Using the listing below, return each line exactly as it reads.

== Recorded data

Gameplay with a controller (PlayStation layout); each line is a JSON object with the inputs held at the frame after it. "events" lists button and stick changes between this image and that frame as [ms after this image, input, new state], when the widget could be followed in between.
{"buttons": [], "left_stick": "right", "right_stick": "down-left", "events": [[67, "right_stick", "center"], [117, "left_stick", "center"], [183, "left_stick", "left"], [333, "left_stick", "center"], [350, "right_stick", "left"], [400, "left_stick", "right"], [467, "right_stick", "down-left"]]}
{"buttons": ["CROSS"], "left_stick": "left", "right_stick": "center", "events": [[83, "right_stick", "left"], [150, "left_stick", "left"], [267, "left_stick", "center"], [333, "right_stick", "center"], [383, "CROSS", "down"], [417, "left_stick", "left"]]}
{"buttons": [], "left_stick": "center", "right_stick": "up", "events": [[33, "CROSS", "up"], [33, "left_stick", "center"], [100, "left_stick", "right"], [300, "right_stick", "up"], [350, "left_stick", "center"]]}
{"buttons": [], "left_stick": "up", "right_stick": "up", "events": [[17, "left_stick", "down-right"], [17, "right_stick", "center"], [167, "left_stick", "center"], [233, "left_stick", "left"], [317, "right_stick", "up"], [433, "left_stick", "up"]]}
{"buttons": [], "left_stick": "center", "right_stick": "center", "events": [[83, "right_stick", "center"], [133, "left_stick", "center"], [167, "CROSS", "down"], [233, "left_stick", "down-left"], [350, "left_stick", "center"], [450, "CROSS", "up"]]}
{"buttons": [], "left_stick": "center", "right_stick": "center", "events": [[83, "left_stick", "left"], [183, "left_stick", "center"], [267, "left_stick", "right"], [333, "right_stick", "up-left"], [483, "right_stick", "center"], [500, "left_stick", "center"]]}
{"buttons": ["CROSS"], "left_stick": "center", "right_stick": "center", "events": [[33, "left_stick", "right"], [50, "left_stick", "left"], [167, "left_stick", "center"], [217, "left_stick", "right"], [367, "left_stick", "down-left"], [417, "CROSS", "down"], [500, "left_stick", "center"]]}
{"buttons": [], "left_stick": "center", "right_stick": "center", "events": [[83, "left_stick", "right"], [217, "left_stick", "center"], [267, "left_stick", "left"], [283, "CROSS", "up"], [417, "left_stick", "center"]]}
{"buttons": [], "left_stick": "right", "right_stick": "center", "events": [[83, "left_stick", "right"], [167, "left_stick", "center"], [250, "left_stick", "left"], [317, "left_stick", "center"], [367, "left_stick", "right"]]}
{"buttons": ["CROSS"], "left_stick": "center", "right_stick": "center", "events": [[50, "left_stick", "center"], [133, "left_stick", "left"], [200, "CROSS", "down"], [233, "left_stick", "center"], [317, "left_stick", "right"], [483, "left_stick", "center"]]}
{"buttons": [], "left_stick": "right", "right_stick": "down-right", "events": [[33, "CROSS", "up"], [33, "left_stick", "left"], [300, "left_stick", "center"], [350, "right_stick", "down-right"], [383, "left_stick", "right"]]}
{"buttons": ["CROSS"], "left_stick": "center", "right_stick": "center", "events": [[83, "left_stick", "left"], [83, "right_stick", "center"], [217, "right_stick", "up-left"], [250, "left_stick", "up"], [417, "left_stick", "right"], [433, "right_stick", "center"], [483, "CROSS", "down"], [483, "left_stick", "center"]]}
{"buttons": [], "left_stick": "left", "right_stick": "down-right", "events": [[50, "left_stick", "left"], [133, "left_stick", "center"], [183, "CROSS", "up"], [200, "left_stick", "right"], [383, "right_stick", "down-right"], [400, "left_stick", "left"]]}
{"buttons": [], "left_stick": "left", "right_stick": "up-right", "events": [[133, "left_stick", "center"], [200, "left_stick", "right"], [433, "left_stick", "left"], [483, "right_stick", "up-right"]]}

====

▶ Exercise result:
Gameplay with a controller (PlayStation layout); each line is a JSON object with the inputs held at the frame after it. "events" lists button and stick changes between this image and that frame as [ms after this image, input, new state], when the widget could be followed in between.
{"buttons": [], "left_stick": "right", "right_stick": "down-left", "events": [[67, "right_stick", "center"], [117, "left_stick", "center"], [183, "left_stick", "left"], [333, "left_stick", "center"], [350, "right_stick", "left"], [400, "left_stick", "right"], [467, "right_stick", "down-left"]]}
{"buttons": ["CROSS"], "left_stick": "left", "right_stick": "center", "events": [[83, "right_stick", "left"], [150, "left_stick", "left"], [267, "left_stick", "center"], [333, "right_stick", "center"], [383, "CROSS", "down"], [417, "left_stick", "left"]]}
{"buttons": [], "left_stick": "center", "right_stick": "up", "events": [[33, "CROSS", "up"], [33, "left_stick", "center"], [100, "left_stick", "right"], [300, "right_stick", "up"], [350, "left_stick", "center"]]}
{"buttons": [], "left_stick": "up", "right_stick": "up", "events": [[17, "left_stick", "down-right"], [17, "right_stick", "center"], [167, "left_stick", "center"], [233, "left_stick", "left"], [317, "right_stick", "up"], [433, "left_stick", "up"]]}
{"buttons": [], "left_stick": "center", "right_stick": "center", "events": [[83, "right_stick", "center"], [133, "left_stick", "center"], [167, "CROSS", "down"], [233, "left_stick", "down-left"], [350, "left_stick", "center"], [450, "CROSS", "up"]]}
{"buttons": [], "left_stick": "center", "right_stick": "center", "events": [[83, "left_stick", "left"], [183, "left_stick", "center"], [267, "left_stick", "right"], [333, "right_stick", "up-left"], [483, "right_stick", "center"], [500, "left_stick", "center"]]}
{"buttons": ["CROSS"], "left_stick": "center", "right_stick": "center", "events": [[33, "left_stick", "right"], [50, "left_stick", "left"], [167, "left_stick", "center"], [217, "left_stick", "right"], [367, "left_stick", "down-left"], [417, "CROSS", "down"], [500, "left_stick", "center"]]}
{"buttons": [], "left_stick": "center", "right_stick": "center", "events": [[83, "left_stick", "right"], [217, "left_stick", "center"], [267, "left_stick", "left"], [283, "CROSS", "up"], [417, "left_stick", "center"]]}
{"buttons": [], "left_stick": "right", "right_stick": "center", "events": [[83, "left_stick", "right"], [167, "left_stick", "center"], [250, "left_stick", "left"], [317, "left_stick", "center"], [367, "left_stick", "right"]]}
{"buttons": ["CROSS"], "left_stick": "center", "right_stick": "center", "events": [[50, "left_stick", "center"], [133, "left_stick", "left"], [200, "CROSS", "down"], [233, "left_stick", "center"], [317, "left_stick", "right"], [483, "left_stick", "center"]]}
{"buttons": [], "left_stick": "right", "right_stick": "down-right", "events": [[33, "CROSS", "up"], [33, "left_stick", "left"], [300, "left_stick", "center"], [350, "right_stick", "down-right"], [383, "left_stick", "right"]]}
{"buttons": ["CROSS"], "left_stick": "center", "right_stick": "center", "events": [[83, "left_stick", "left"], [83, "right_stick", "center"], [217, "right_stick", "up-left"], [250, "left_stick", "up"], [417, "left_stick", "right"], [433, "right_stick", "center"], [483, "CROSS", "down"], [483, "left_stick", "center"]]}
{"buttons": [], "left_stick": "left", "right_stick": "down-right", "events": [[50, "left_stick", "left"], [133, "left_stick", "center"], [183, "CROSS", "up"], [200, "left_stick", "right"], [383, "right_stick", "down-right"], [400, "left_stick", "left"]]}
{"buttons": [], "left_stick": "left", "right_stick": "up-right", "events": [[133, "left_stick", "center"], [200, "left_stick", "right"], [433, "left_stick", "left"], [483, "right_stick", "up-right"]]}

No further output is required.